▶ [REQUIREMENT]:
Please copy, exactly as they appear below, the lines from the one containing "FOSSE | 66220 |" through the one containing "FONTPEDROUSE | 66360 |".

***

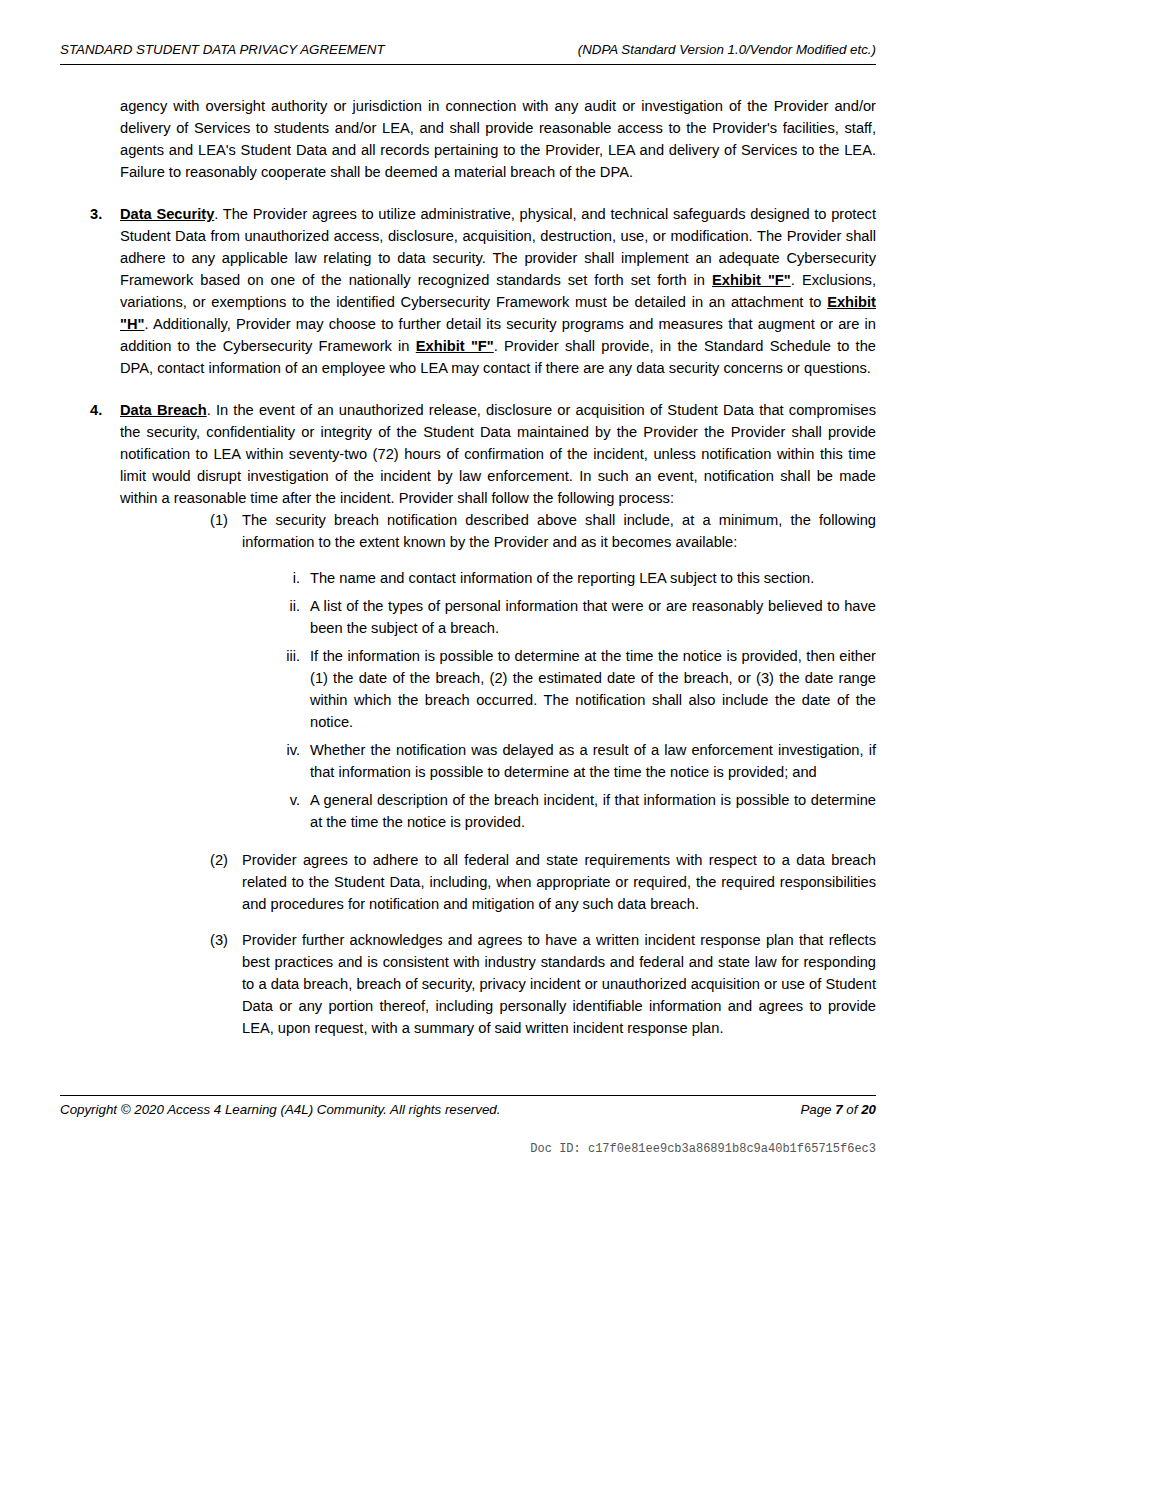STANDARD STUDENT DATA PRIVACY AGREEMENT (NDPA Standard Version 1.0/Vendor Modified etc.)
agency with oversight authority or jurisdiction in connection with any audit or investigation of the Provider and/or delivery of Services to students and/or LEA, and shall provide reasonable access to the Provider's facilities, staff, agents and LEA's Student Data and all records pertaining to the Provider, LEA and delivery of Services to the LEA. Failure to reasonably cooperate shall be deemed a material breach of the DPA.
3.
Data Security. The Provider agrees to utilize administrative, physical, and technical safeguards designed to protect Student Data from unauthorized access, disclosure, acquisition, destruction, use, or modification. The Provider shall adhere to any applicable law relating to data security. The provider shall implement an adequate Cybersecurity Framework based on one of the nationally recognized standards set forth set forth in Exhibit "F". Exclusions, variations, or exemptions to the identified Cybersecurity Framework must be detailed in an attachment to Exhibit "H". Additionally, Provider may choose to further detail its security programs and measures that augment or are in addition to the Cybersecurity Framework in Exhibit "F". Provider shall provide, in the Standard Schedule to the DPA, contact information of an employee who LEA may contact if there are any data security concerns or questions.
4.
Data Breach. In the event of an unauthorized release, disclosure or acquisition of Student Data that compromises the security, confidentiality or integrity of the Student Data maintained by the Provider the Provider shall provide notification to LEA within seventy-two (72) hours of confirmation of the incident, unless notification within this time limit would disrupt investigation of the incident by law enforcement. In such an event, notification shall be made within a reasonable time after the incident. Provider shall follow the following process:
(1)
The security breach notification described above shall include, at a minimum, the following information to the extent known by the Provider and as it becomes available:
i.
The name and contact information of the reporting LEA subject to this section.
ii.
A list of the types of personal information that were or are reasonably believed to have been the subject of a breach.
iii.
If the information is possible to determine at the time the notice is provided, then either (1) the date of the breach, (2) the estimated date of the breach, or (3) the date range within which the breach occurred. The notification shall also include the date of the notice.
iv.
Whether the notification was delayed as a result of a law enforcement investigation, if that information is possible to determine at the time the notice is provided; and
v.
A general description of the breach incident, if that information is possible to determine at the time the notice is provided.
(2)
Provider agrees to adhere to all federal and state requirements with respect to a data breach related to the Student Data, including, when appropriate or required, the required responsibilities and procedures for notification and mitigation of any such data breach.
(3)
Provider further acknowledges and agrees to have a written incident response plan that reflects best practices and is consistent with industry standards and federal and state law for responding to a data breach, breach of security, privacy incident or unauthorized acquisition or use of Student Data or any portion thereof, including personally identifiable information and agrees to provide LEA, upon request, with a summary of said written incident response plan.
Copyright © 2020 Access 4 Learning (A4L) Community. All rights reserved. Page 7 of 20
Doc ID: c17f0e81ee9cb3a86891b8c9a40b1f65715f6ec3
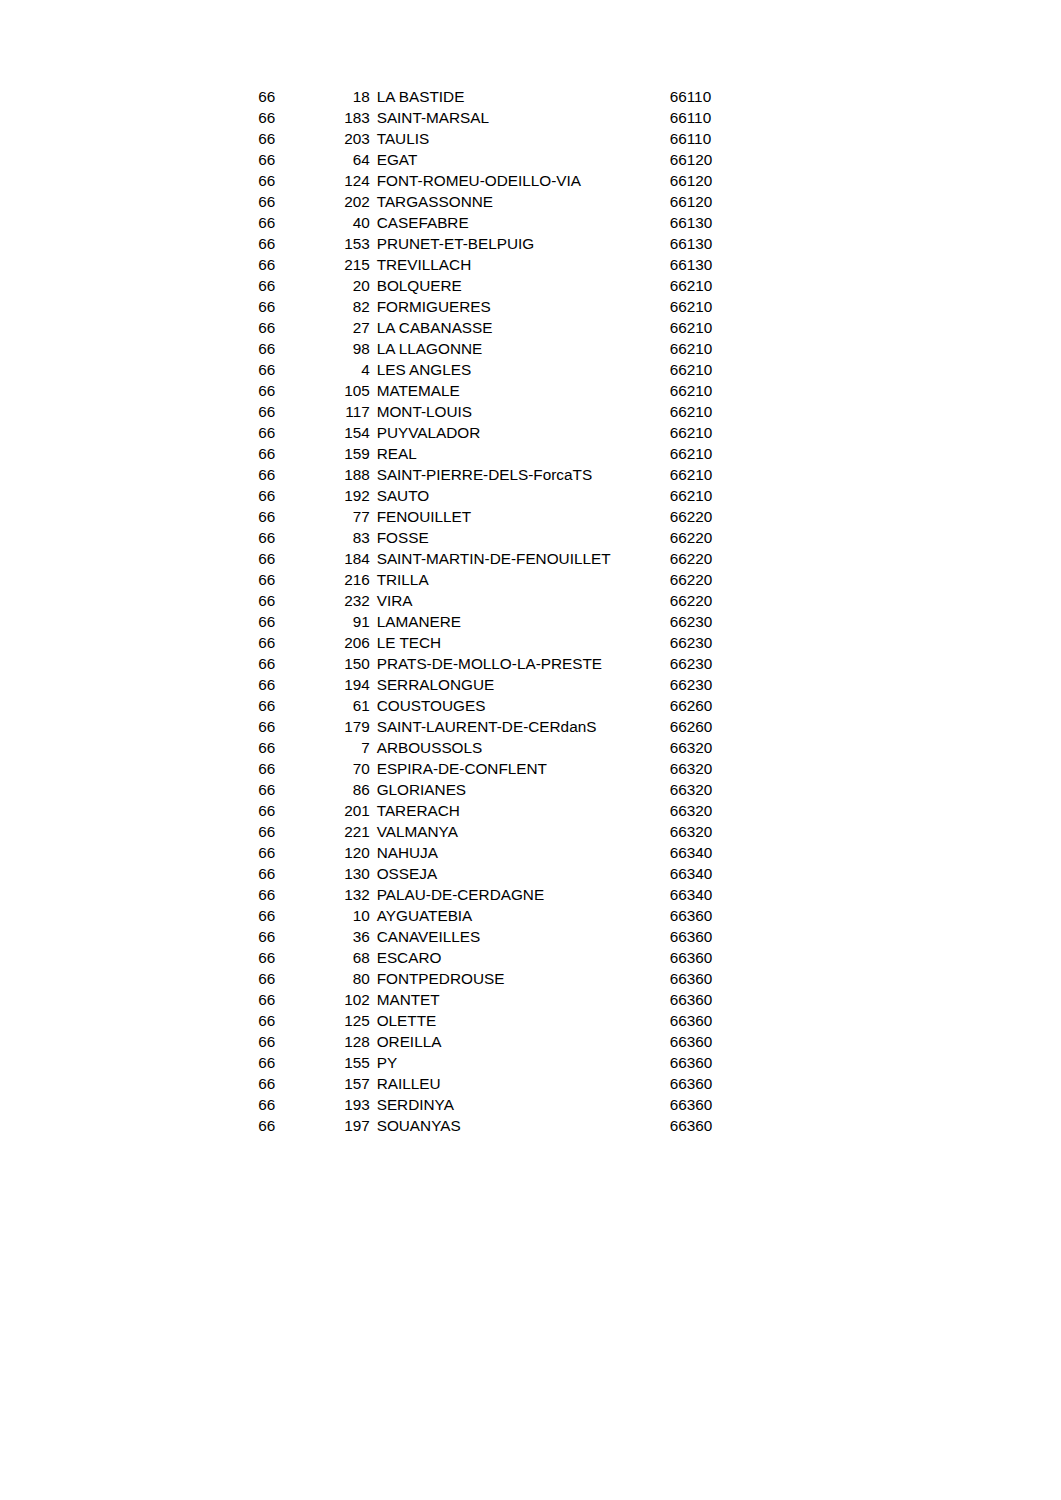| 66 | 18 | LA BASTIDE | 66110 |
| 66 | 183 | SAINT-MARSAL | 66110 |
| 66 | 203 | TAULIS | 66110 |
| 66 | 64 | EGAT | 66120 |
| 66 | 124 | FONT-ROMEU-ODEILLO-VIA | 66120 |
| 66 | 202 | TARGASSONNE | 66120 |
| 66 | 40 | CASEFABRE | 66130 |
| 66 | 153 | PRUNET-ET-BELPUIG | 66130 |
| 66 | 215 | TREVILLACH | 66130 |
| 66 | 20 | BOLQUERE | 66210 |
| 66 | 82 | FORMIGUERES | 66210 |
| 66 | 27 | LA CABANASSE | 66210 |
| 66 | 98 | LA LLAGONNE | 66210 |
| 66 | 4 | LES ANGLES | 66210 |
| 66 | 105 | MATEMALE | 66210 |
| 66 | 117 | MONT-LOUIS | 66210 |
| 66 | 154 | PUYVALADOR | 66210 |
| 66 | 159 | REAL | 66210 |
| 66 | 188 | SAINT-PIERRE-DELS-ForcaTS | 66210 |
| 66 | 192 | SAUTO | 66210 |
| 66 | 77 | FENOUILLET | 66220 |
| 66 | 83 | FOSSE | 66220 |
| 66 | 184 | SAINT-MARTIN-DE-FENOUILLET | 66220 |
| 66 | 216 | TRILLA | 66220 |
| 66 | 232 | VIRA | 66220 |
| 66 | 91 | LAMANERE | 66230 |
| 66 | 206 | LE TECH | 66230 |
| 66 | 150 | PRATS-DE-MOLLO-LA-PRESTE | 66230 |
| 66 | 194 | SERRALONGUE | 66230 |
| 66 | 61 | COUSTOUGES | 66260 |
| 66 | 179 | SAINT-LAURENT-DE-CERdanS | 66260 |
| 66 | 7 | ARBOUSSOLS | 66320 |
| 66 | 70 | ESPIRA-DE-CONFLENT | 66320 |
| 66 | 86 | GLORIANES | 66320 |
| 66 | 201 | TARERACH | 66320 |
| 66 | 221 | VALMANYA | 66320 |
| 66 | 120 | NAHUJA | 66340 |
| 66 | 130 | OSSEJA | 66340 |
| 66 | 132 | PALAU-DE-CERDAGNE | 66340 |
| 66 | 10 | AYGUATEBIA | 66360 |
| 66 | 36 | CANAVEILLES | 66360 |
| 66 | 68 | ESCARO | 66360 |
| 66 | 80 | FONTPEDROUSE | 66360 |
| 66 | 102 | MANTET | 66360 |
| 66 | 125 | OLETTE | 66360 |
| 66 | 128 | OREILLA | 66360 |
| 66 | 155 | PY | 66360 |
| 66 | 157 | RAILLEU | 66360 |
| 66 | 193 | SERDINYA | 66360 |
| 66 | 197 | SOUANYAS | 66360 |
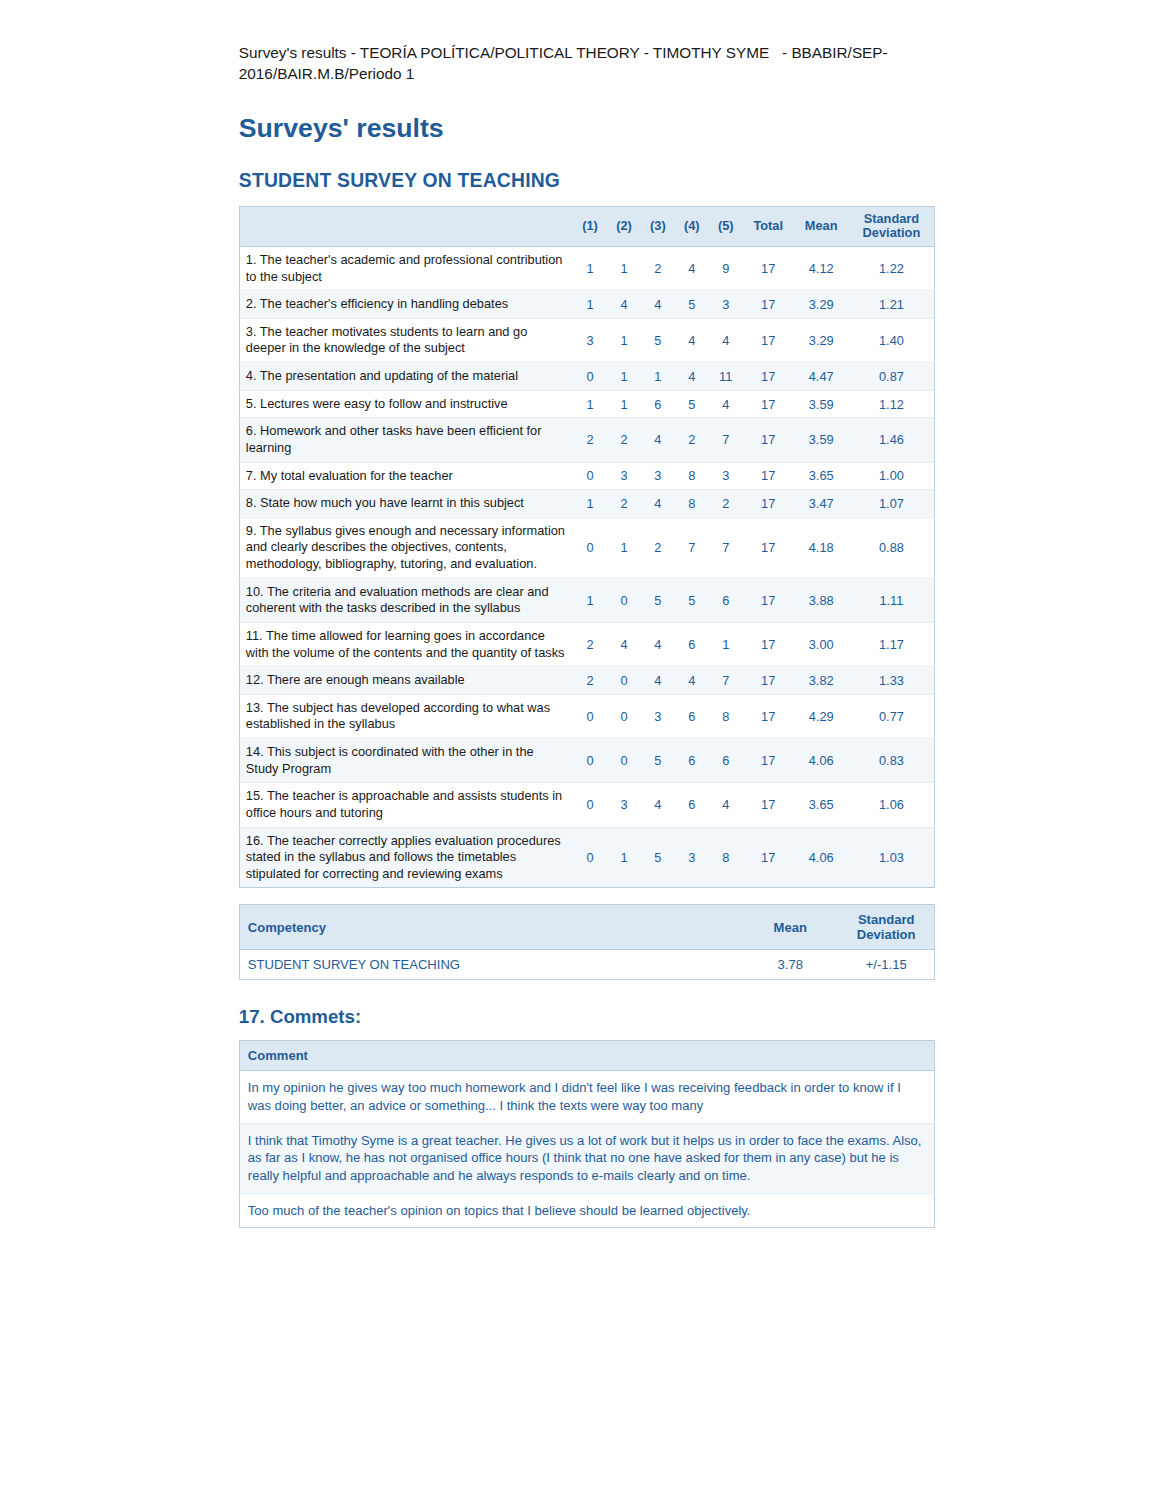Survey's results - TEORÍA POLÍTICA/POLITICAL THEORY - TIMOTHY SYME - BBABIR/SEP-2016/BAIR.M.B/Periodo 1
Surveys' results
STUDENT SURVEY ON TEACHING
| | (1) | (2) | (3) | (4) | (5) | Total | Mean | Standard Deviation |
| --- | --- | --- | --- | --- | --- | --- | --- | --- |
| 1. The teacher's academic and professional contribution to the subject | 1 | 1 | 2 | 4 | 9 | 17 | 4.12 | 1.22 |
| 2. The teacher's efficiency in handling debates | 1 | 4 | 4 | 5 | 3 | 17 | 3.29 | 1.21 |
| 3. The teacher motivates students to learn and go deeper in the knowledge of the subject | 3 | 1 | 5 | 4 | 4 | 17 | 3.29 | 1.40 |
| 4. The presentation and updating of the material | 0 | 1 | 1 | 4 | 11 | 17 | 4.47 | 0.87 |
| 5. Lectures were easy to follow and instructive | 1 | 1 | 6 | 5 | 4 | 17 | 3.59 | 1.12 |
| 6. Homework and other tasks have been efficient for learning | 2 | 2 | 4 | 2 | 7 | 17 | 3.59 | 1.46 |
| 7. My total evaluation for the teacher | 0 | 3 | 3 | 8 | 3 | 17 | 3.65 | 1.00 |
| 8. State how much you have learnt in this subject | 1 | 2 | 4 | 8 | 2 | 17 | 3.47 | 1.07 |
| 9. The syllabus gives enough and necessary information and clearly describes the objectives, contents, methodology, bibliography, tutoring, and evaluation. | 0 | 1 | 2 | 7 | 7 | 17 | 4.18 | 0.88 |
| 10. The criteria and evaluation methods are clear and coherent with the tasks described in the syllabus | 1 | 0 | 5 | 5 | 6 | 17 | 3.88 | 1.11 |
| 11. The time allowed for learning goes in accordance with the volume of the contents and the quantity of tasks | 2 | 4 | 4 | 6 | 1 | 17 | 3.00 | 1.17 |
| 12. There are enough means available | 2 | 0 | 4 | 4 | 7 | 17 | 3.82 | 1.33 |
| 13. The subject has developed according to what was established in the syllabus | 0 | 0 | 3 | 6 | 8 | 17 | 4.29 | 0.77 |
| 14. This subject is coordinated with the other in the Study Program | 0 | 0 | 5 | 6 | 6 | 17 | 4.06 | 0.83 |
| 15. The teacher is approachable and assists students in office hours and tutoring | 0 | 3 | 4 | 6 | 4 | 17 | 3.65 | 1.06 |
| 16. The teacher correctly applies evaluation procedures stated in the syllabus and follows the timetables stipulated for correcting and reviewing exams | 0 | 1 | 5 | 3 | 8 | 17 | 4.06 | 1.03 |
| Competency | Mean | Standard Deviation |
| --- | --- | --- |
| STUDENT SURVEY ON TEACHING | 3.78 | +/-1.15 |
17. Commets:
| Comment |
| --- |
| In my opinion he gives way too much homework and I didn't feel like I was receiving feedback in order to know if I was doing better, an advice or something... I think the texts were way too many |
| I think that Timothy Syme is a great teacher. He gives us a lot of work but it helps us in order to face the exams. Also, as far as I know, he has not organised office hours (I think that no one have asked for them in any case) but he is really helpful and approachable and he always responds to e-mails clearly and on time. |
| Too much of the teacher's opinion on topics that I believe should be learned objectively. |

***

▶ [RESULT OF THIS TASK]:
| 66 | 83 | FOSSE | 66220 |
| 66 | 184 | SAINT-MARTIN-DE-FENOUILLET | 66220 |
| 66 | 216 | TRILLA | 66220 |
| 66 | 232 | VIRA | 66220 |
| 66 | 91 | LAMANERE | 66230 |
| 66 | 206 | LE TECH | 66230 |
| 66 | 150 | PRATS-DE-MOLLO-LA-PRESTE | 66230 |
| 66 | 194 | SERRALONGUE | 66230 |
| 66 | 61 | COUSTOUGES | 66260 |
| 66 | 179 | SAINT-LAURENT-DE-CERdanS | 66260 |
| 66 | 7 | ARBOUSSOLS | 66320 |
| 66 | 70 | ESPIRA-DE-CONFLENT | 66320 |
| 66 | 86 | GLORIANES | 66320 |
| 66 | 201 | TARERACH | 66320 |
| 66 | 221 | VALMANYA | 66320 |
| 66 | 120 | NAHUJA | 66340 |
| 66 | 130 | OSSEJA | 66340 |
| 66 | 132 | PALAU-DE-CERDAGNE | 66340 |
| 66 | 10 | AYGUATEBIA | 66360 |
| 66 | 36 | CANAVEILLES | 66360 |
| 66 | 68 | ESCARO | 66360 |
| 66 | 80 | FONTPEDROUSE | 66360 |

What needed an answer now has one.